Le programme de libération conditionnelle (CHNV), instauré sous l’administration Biden, voit ses bénéficiaires confrontés à une directive du gouvernement américain, datée du samedi 29 mars 2025, exigeant leur départ du territoire avant le 24 avril. Cette mesure s’applique spécifiquement aux ressortissants cubains, haïtiens, nicaraguéens et vénézuéliens.

Le Département de la Sécurité intérieure (DHS) a envoyé un courrier officiel dans lequel il souligne les risques encourus en cas de dépassement de la date limite, notamment la déportation, même pour ceux ayant initié une procédure d’ajustement de statut. Cette mise en garde illustre la sévérité de la politique migratoire actuelle.

Cette décision fait partie d’un ensemble plus large de changements politiques, marqués par l’annonce de la fin du programme CHNV par l’administration Trump le 25 mars dernier. Le DHS justifie cette cessation en arguant que ces programmes ne répondent plus aux critères de “bénéfice public significatif” et qu’ils s’opposent aux priorités de la politique étrangère des États-Unis. Par conséquent, près de 532 000 migrants se trouvent dans une situation précaire, devant faire face à la perte imminente de leur autorisation de séjour et de travail d’ici la date limite.
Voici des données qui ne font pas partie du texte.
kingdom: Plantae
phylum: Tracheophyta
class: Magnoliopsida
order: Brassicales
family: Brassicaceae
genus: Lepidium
La réaction des organisations de défense des droits des immigrés a été rapide, avec le dépôt de plusieurs recours judiciaires visant à contester cette décision. Cependant, il convient de noter que, en attendant les décisions judiciaires, l’administration américaine semble déterminée à maintenir sa position, illustrant ainsi l’inflexibilité de sa politique migratoire actuelle.